Reliance General Insurance Co. had been directed to service the claims of the RHICL policyholders promptly and efficiently with effect from November 15.

“IRDAI will be closely monitoring the situation to ensure smooth transfer of the portfolio, settlement of claims and protection of the interest of the policyholders,” a statement said.

The regulator said it would like to assure RHICL policyholders that “all their interests have been adequately protected and all genuine claims will continue to be duly honoured.”

However, Reliance Capital, the promoter of Reliance Health, said it had proposed transfer of the health portfolio to Reliance General.

“As proposed by Reliance Capital, the promoter company of Reliance Health Insurance (RHI) and Reliance General Insurance (RGI), RHI will transfer its health insurance portfolio covering all financial assets and policyholder liabilities to RGI. This process is being undertaken in consultation with IRDAI and has been approved by the regulator,” a Reliance Capital spokesperson said.

Sources said Reliance General Insurance and Reliance Health Insurance would be merged and the proposal was tabled by Reliance Capital about two weeks ago.

Asset-liability difference

The difference between assets and liabilities of the company as on September 30 was ₹31.66 crore as against the required statutory difference of ₹50 crore [being 50% of amount of the minimum paid up capital], IRDAI said referring to a report of RHICL.

Earlier, in mid-September, IRDAI had directed the health insurer not to make any payment towards capital expenditure as well to any of the related party of RHICL. It also did an analysis of information provided by RHICL and found a sharp reduction in the company’s net-worth, investments and cash and bank balance from June-August 2019 mainly because of the operating expenses. “The monthly outgo was approximately ₹5.86 crore on account of operating expenses,” IRDAI said.

Besides advising the company to restore the solvency margin by September 30, the IRDAI had sought information on how the control level of solvency was proposed to be achieved. In response, RHICL had said “they will be submitting their plan to ensure the emergence of a strong, well-capitalised Health Insurance Company.”  The company said it intended to bring in new/additional promoters/investors. RHICL had also indicated that RCL (Reliance Capital Ltd.) along with RHICL had signed a term sheet with a potential new promoter and due diligence process had commenced.

However, in view of the continuing deteriorating financial position of RHICL as also the declining solvency, IRDAI directed the insurer, among others, to ring fence the investments, cash and bank balance and not to utilise funds for any purpose other than for re-coupment of any deficiency arising on account of payment of claims to the existing policyholders.

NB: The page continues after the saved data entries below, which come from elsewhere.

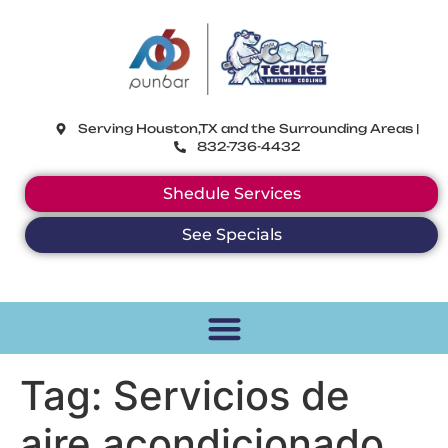
CoolTechies
Serving Houston,TX and the Surrounding Areas |
832-736-4432
Shedule Services
See Specials
Tag:
Servicios de
aire acondicionado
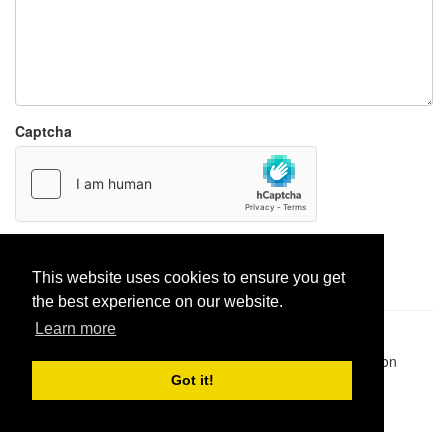
Captcha
Report paste
This website uses cookies to ensure you get
the best experience on our website.
Learn more
Pastes uploaded:
1,947,428
| Paste hits:
1,832,331,003
|
@BitBinSite on Twitter
|
Legacy earnings
| BitBin is based on
pastebin-django
|
Privacy policy
|
Terms of service
Got it!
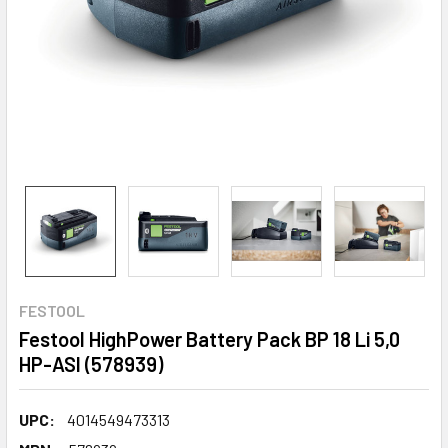
FESTOOL
Festool HighPower Battery Pack BP 18 Li 5,0
HP-ASI (578939)
UPC:
4014549473313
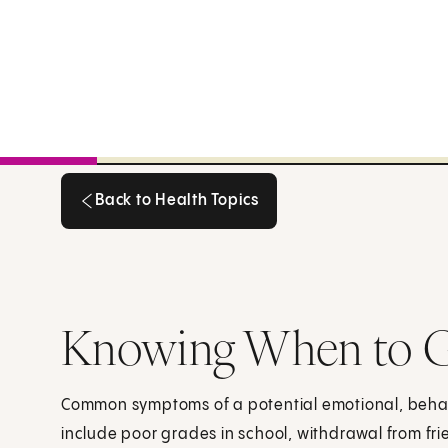
Back to Health Topics
Back to Health Topics
Knowing When to Ge
Common symptoms of a potential emotional, beha
include poor grades in school, withdrawal from fr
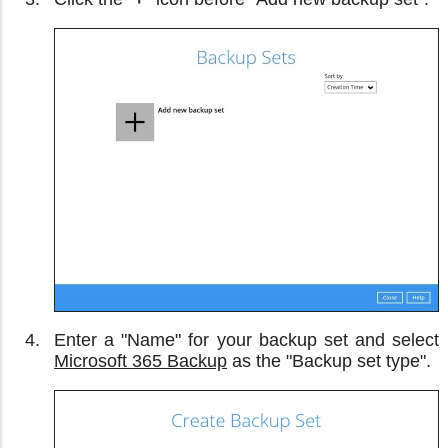
Enter a "Name" for your backup set and select
Microsoft 365 Backup
as the "Backup set type".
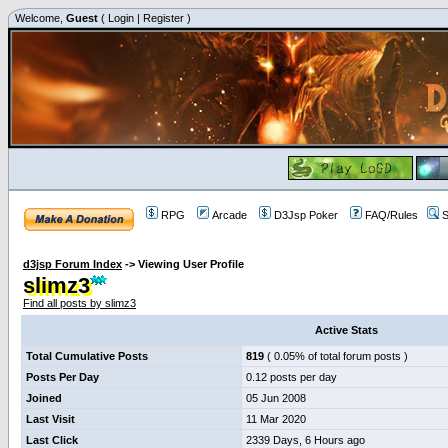
Welcome,
Guest
(
Login
|
Register
)
RPG
Arcade
D3Jsp Poker
FAQ/Rules
S
d3jsp Forum Index
->
Viewing User Profile
slimz3
Find all posts by slimz3
Active Stats
Total Cumulative Posts
819
( 0.05% of total forum posts )
Posts Per Day
0.12 posts per day
Joined
05 Jun 2008
Last Visit
11 Mar 2020
Last Click
2339 Days, 6 Hours ago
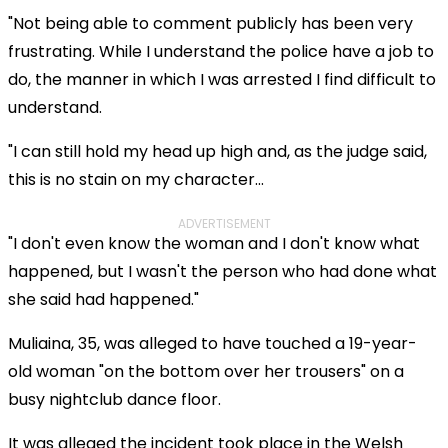
"Not being able to comment publicly has been very
frustrating. While I understand the police have a job to
do, the manner in which I was arrested I find difficult to
understand.
"I can still hold my head up high and, as the judge said,
this is no stain on my character...
ADVERTISEMENT
"I don't even know the woman and I don't know what
happened, but I wasn't the person who had done what
she said had happened."
Muliaina, 35, was alleged to have touched a 19-year-
old woman "on the bottom over her trousers" on a
busy nightclub dance floor.
It was alleged the incident took place in the Welsh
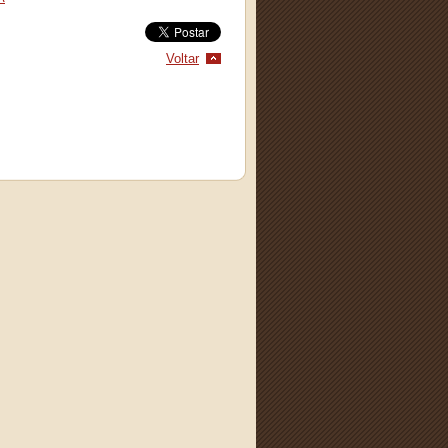
Voltar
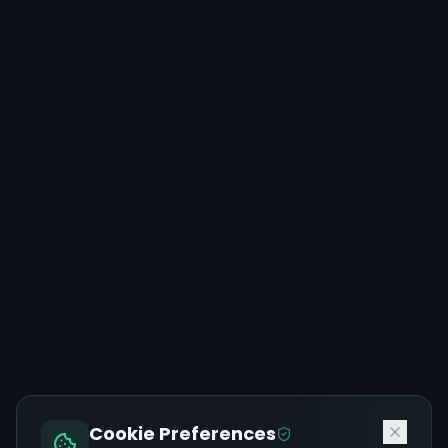
Cookie Preferences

The company was directed to not sell investment except with the prior written approval of the Authority and report on a daily basis cash inflow and outflow; balance sheet, cash flow statement and undertaking on compliance of directions on a weekly basis; and solvency margin return on a monthly basis.

Reliance Capital, the sole promoter of RHICL, had in October admitted to violations of the provisions pertaining to solvency margin even while affirming that the health insurer had sufficient assets to cover policyholders’ liabilities. It also informed that proposed induction of a new promoter/investor was not proceeding as envisaged. Instead, it proposed to amalgamate/merge RHICL with Reliance General Insurance Company.

While requesting an opportunity for personal hearing, RCL said, as an immediate step, it proposed to transfer available funds with RHICL and policyholders’ liabilities to RGICL, which has RCL as the sole shareholder and promoter.

In its order, IRDAI said no additional facts were brought out in the personal hearing and the health insurer admitted to the violation of certain provisions. The regulator directed the company to submit an action plan approved by its Board on proposed merger/amalgamation or revival within 30 days of the appointed date (November 15).